# Problem Set 2: Syntactic Analysis

due: Wednesday, September 18

Update 9/17:
• Clarified toplevel for problem 1.
1. Consider a simple markup language that uses tags. Its terminals are {<, >, /, =, word}.  Every tag begins with < and ends with >. The first token in an open tag is a word representing its name, followed by an optional list of attributes which are pairs of words related by =. Every open tag must be paired with a close tag, which is a tag with / before the name and no attributes. Any number of words or tags may appear between and open and close tags. A sentence of the whole language consists of an arbitrary number of words and tags.

For example, here is a valid string from this grammar:

<word word=word word=word><word>word word word</word><word></word></word>

1. Write a context-free grammar for this language.
3. Construct the LL(1) parse table, and clearly identify any conflicts in the table. Make sure the columns of the table come in the same order that the terminals do above: {<, >, /, =, word}.
4. What, fundamentally, makes this language not LL(1)? Is there a k for which it is LL(k)?
2. Consider the following grammar:

EE op E | (E) | num
op →  + | * | ^

This grammar is ambiguous; we would like the grammar to have parse trees in which exponentiation (^) has higher precedence than multiplication (*), and both have higher precedence than addition (+).

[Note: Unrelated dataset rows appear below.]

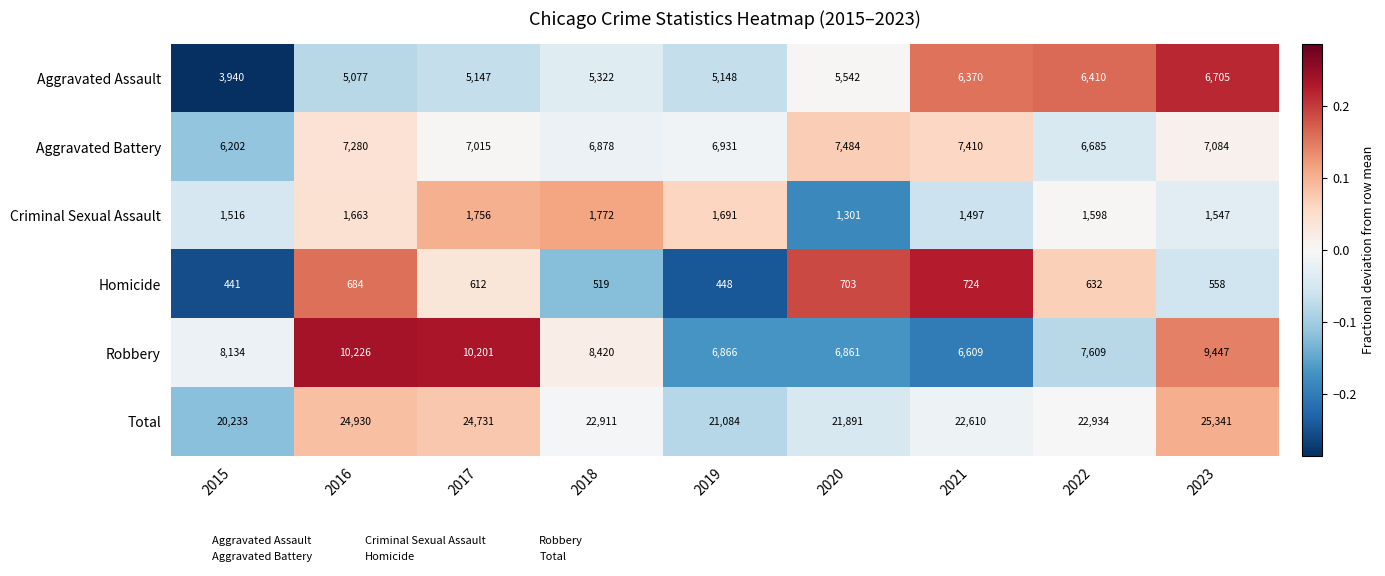

Which series changed the most between 2018 and 2020?

Robbery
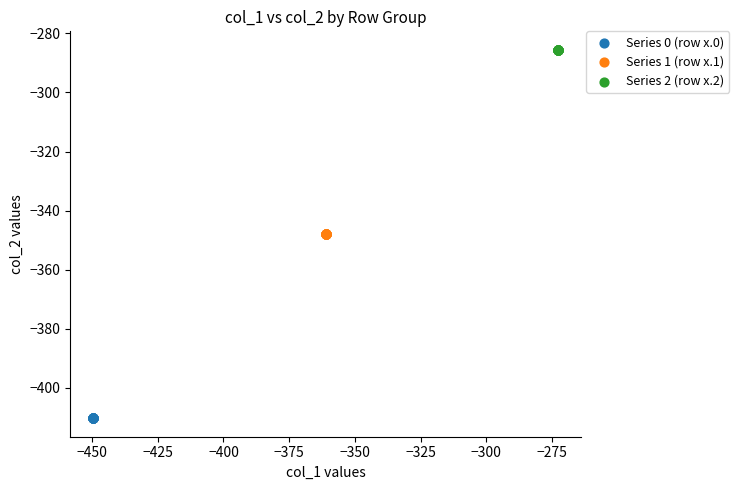

Which series contains the lowest Y value?

Series 0 (row x.0)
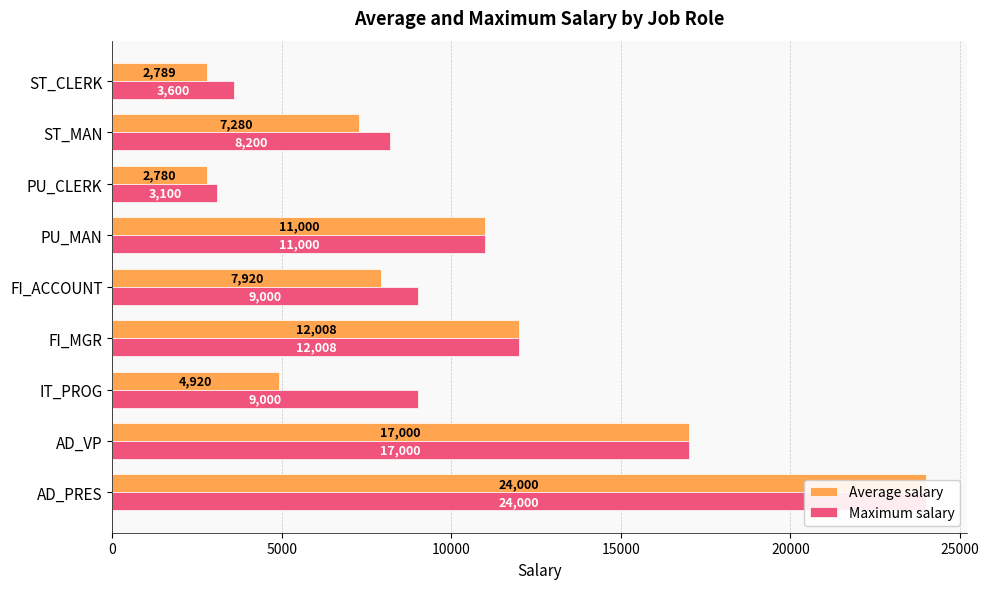

What are all the series names shown in the legend?

Average salary, Maximum salary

1. Show that the grammar is ambiguous.
2. Write an LL(1) grammar that accepts the same language as this grammar and respects the desired operator precedence.  (You need not ensure that the operators are left-associative, however.)
3. Show the derivation of the expression 2^3*4 + 5 using the grammar of part (b).
4. Write an LR(1) grammar that accepts the same language, but enforces both the correct precedence and left-associativity of the operators. You do not need to construct the parser tables.
3. [Dragon book, 4.40] Show that the following grammar is LR(1) but not LALR(1).

S →   Aa | bAc | Bc | bBa
A
→   d
B →   d

4. (CS5120 only) Describe a grammar for which every non-terminal has a unique applicable production given the first token (i.e. each non-terminal's productions' FIRST sets are disjoint) and yet the grammar is not LL(1).